2nd Triceratops horn found in City of Thornton

THORNTON, Colo. — A second triceratops horn, together with different bones, have been unearthed Wednesday as Metropolis of Thornton officers labored to interrupt floor on a brand new public security facility this week. 

The second horn was discovered together with a portion of the frill (the defend of bones behind the top), the beak on the entrance of the decrease jaw, ribs and vertebrae as paleontologists labored within the space to find out how a lot of the dinosaur skeleton is current on the location. 

“We have had an unimaginable day trip right here,” stated Joe Sertich, Denver Museum of Nature & Science curator of dinosaurs. “It’s wanting like we’ve got one of many extra full Triceratops skeletons ever discovered within the metro space.”

Work will proceed over the subsequent a number of days to show all of the bones, officers stated in a press launch Thursday night. 

As soon as the bones are safely faraway from the location, they are going to be transferred and might be ready to turn into a part of the museum’s everlasting assortment. 

“I actually need to credit score the professionals working on the website that found the fossils,” Sertich stated. “They knew they hit one thing necessary and began making calls immediately. It’s an uncommon circumstance that everybody will profit from for years to return since we’re capable of protect these bones on behalf of the individuals of Thornton and Colorado.”
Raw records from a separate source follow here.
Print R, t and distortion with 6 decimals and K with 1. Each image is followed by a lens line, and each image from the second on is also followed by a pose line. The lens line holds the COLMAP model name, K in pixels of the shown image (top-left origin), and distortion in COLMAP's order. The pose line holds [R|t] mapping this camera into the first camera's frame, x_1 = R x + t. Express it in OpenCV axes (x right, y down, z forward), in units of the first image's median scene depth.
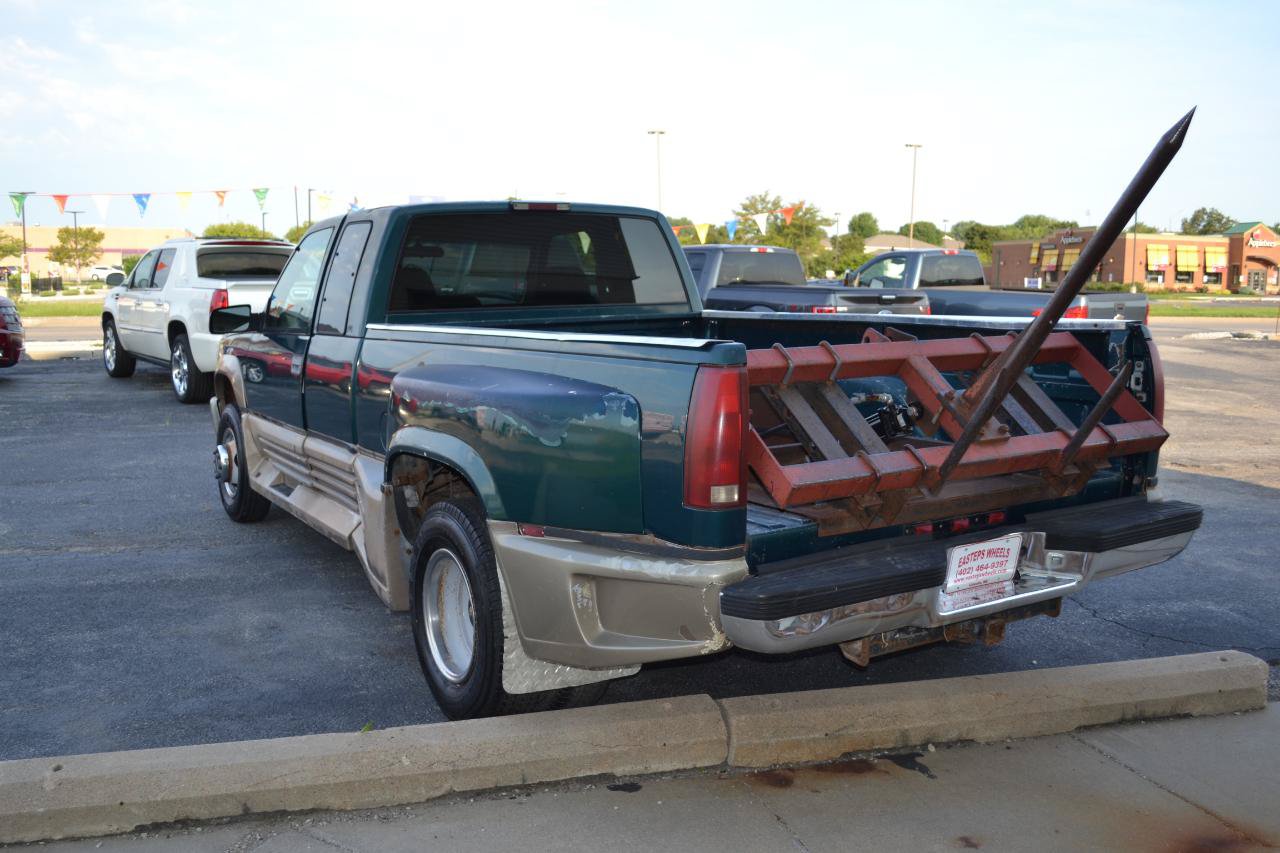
lens RADIAL K [[1159.6, 0, 640.0], [0, 1159.6, 426.5], [0, 0, 1]] dist [-0.067902, 0.002688]
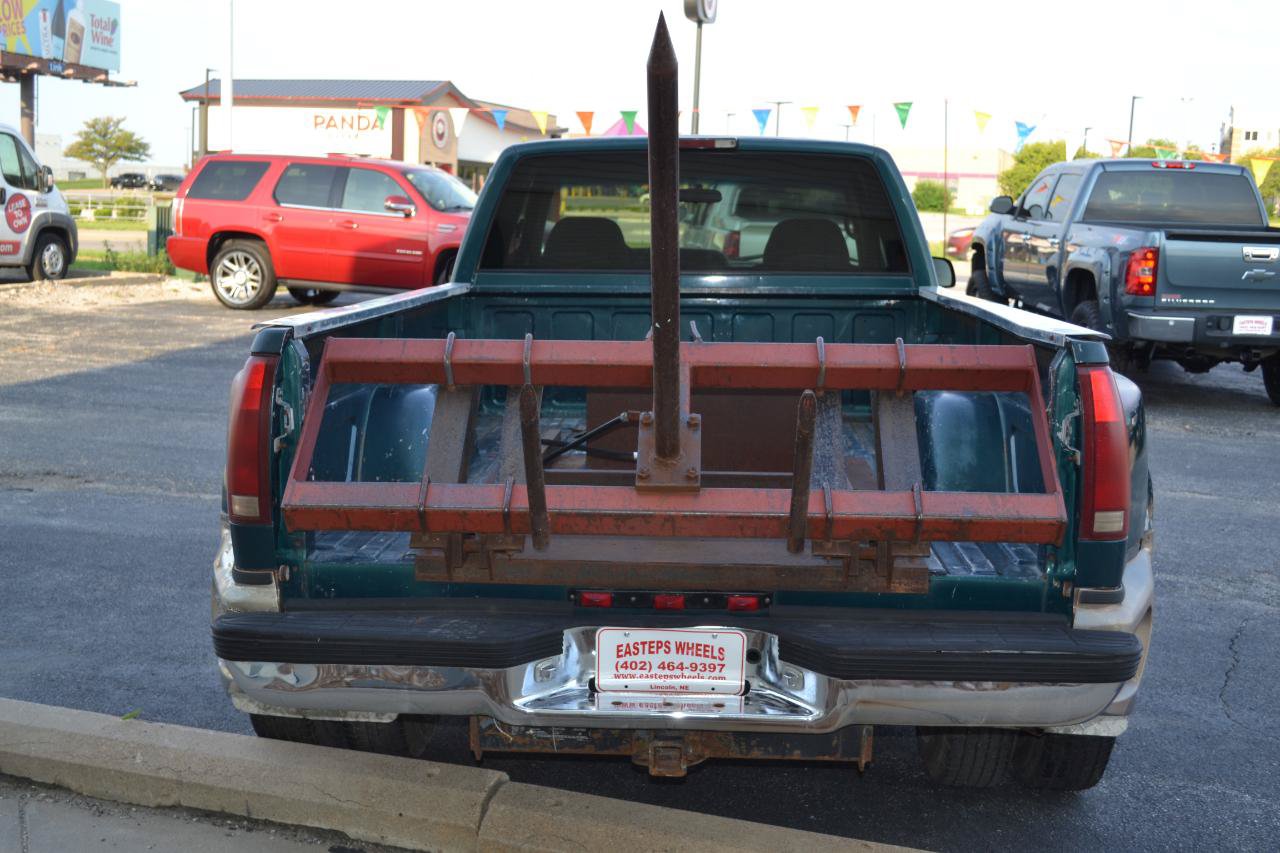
lens RADIAL K [[1536.0, 0, 640.0], [0, 1536.0, 426.5], [0, 0, 1]] dist [-0.038331, -0.026790]
pose [[0.821522, 0.095374, -0.562144, 0.757134], [-0.089902, 0.995245, 0.037471, -0.054880], [0.563045, 0.019754, 0.826190, 0.196714]]
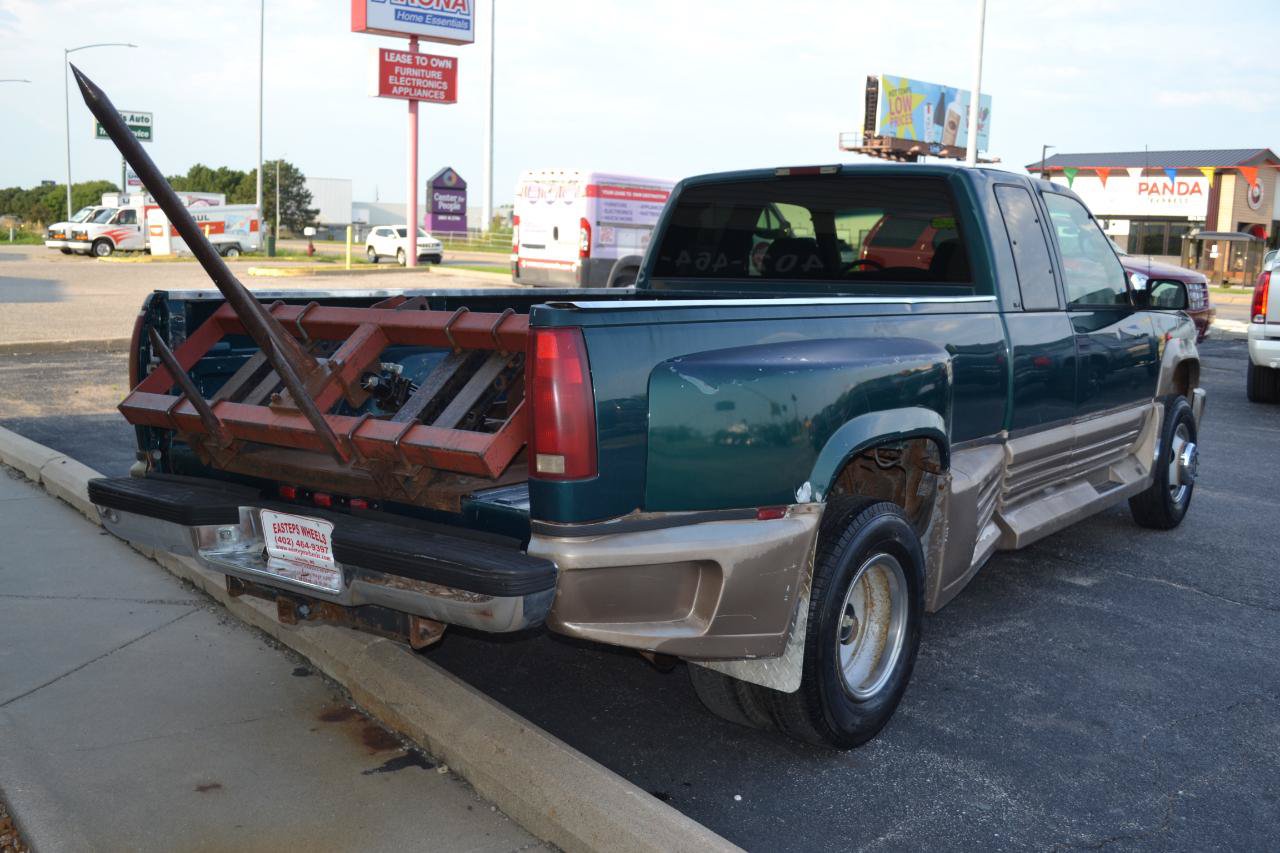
lens RADIAL K [[1281.8, 0, 640.0], [0, 1281.8, 426.5], [0, 0, 1]] dist [-0.064799, 0.013811]
pose [[0.360346, 0.133852, -0.923166, 1.289381], [-0.133404, 0.986874, 0.091016, -0.101542], [0.923230, 0.090356, 0.373472, 0.811667]]
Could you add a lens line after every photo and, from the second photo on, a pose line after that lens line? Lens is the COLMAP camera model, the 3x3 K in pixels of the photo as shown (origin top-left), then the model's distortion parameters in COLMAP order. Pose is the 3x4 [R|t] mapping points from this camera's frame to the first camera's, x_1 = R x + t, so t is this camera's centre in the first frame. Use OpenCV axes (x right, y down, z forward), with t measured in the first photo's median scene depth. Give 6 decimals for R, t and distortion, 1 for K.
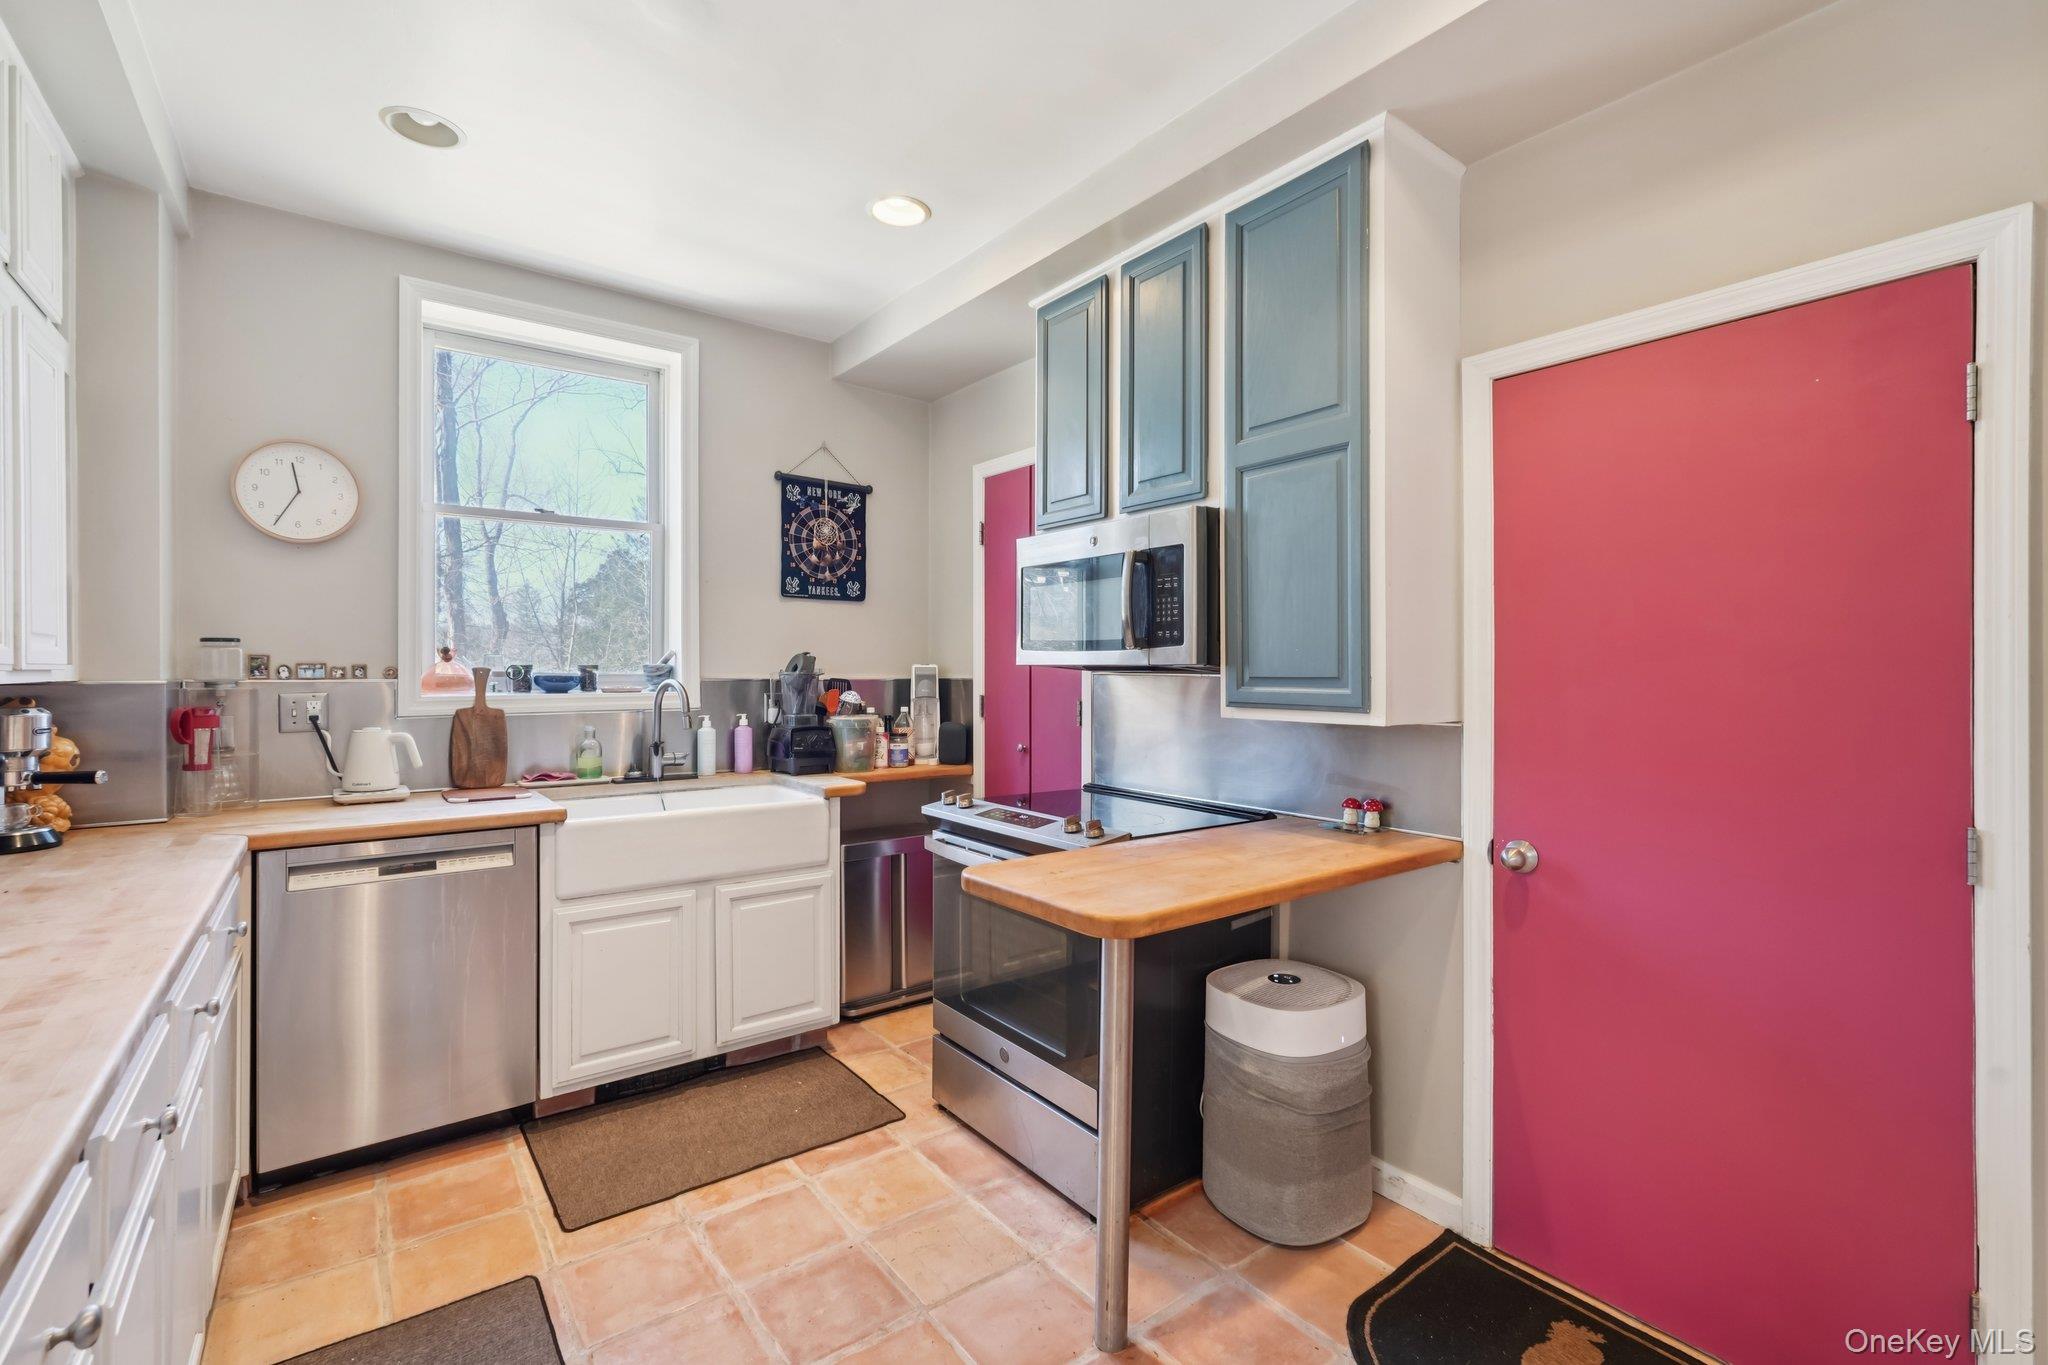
lens RADIAL K [[908.5, 0, 1025.5], [0, 908.5, 669.5], [0, 0, 1]] dist [-0.004058, 0.000102]
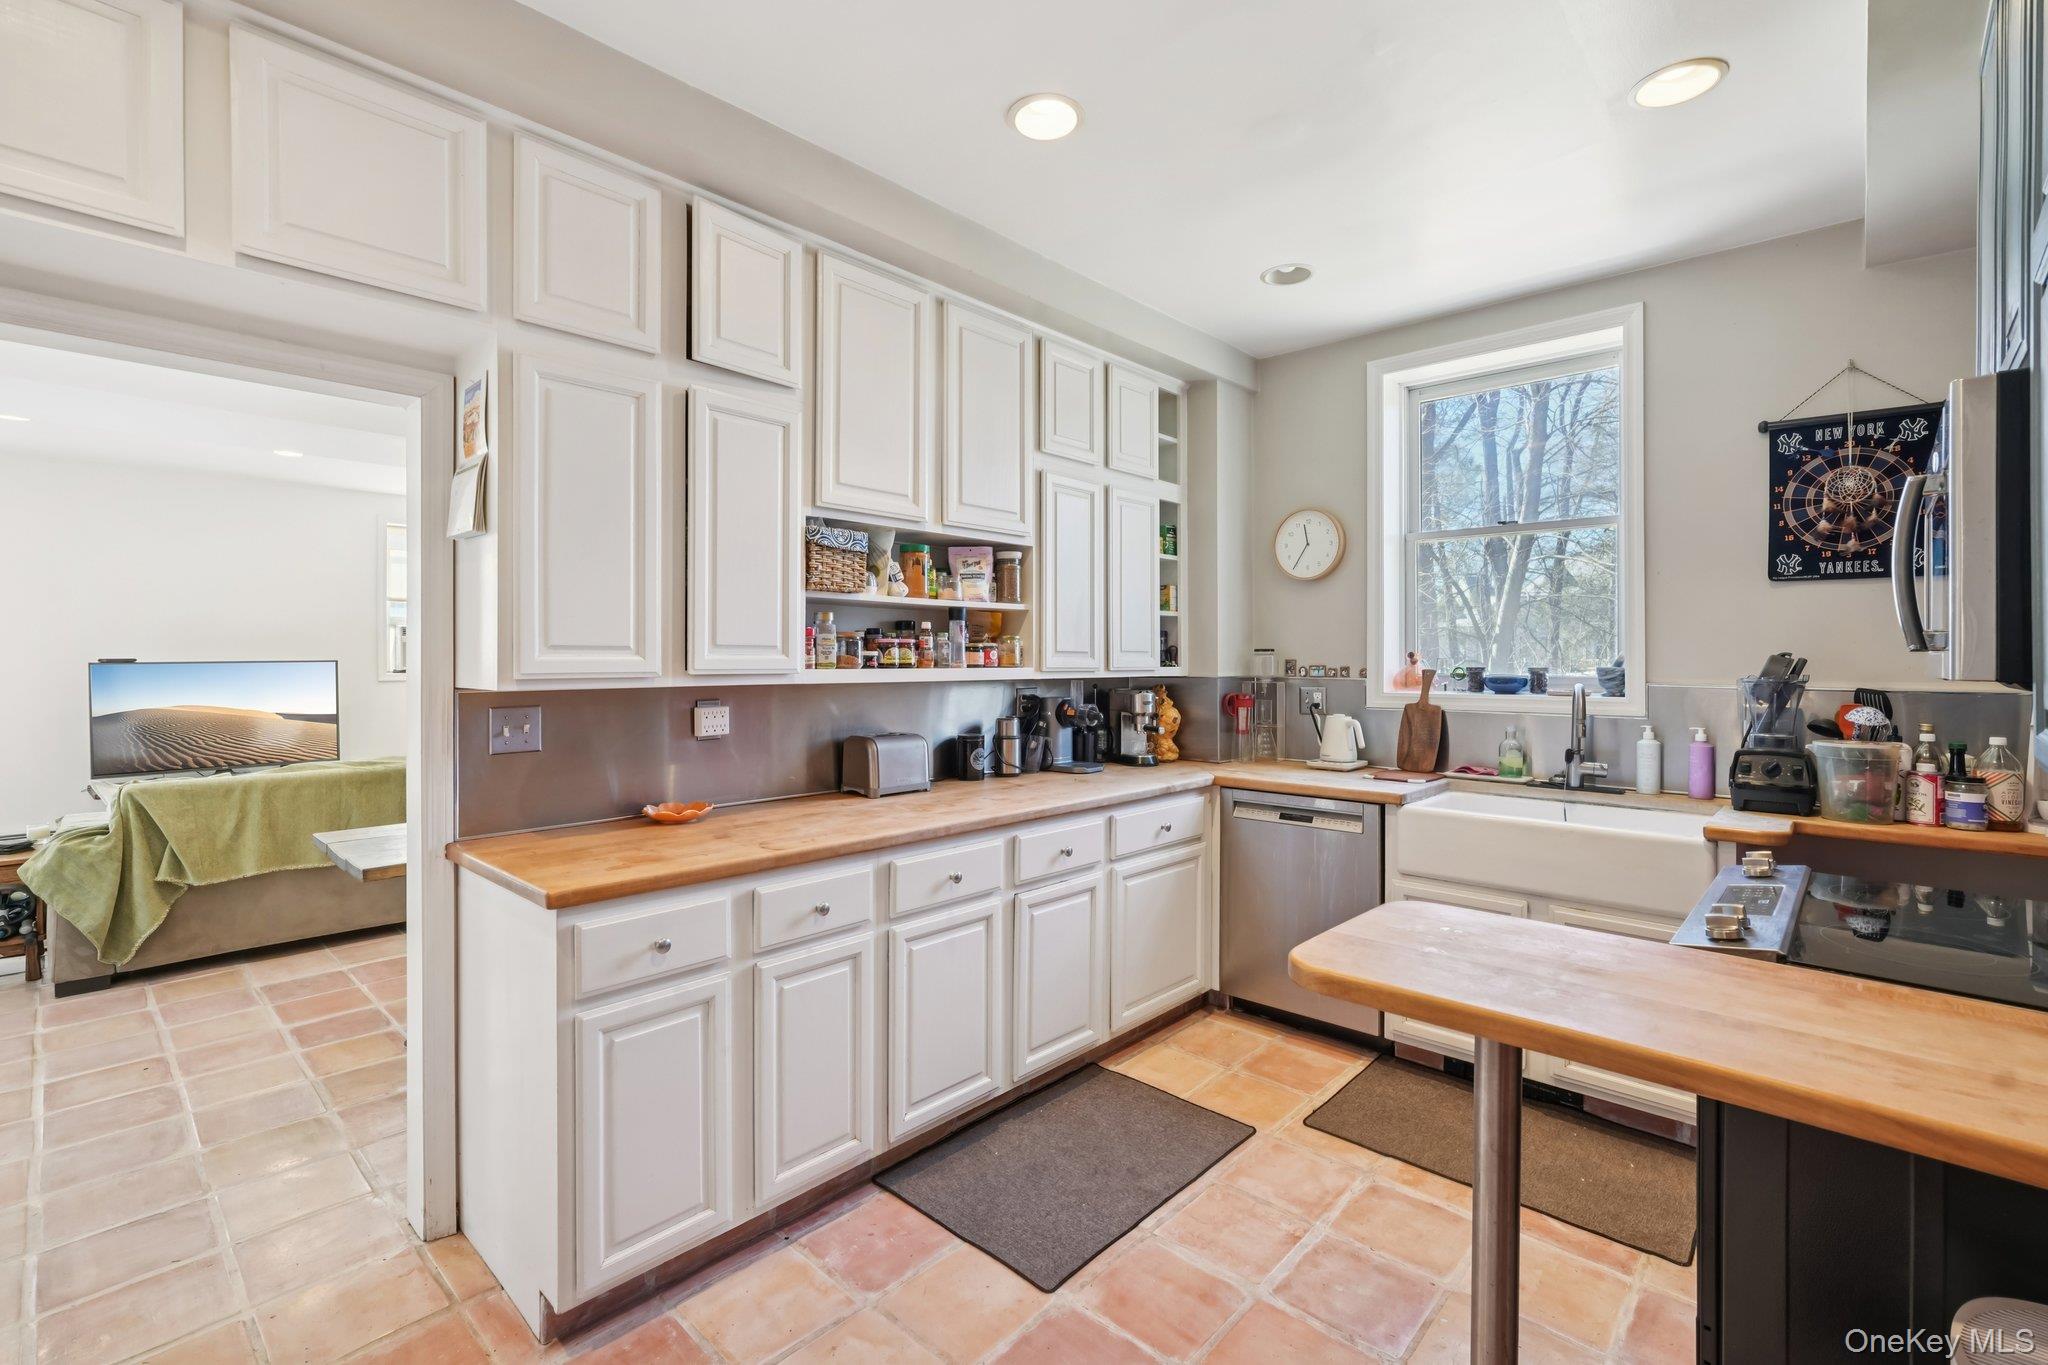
lens RADIAL K [[915.2, 0, 1024.6], [0, 915.2, 660.4], [0, 0, 1]] dist [-0.000601, 0.000180]
pose [[0.169608, 0.001349, -0.985511, 0.442153], [-0.003145, 0.999995, 0.000827, -0.012381], [0.985507, 0.002959, 0.169611, 0.266031]]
Officers stated friends would have the ability to see a number of the Triceratops bones collected from the Thornton website as early as Friday afternoon. 

Preliminary discovery of Triceratops cranium 

Metropolis of Thornton officers stated Tuesday that they had stumbled upon a uncommon discover as they labored on breaking floor on a brand new hearth and police substation at 132nd Avenue and Quebec Road. 

“That is in all probability certainly one of solely [four] skulls of triceratops discovered alongside the entrance vary space,” Sertich advised Denver7. 

Museum scientists, employees and volunteers concluded the fossil was within the floor for sixty six million years earlier than being stumbled upon, and probably virtually misplaced. 

Take a look at a gallery of photographs from the dig to date by tapping the photograph under!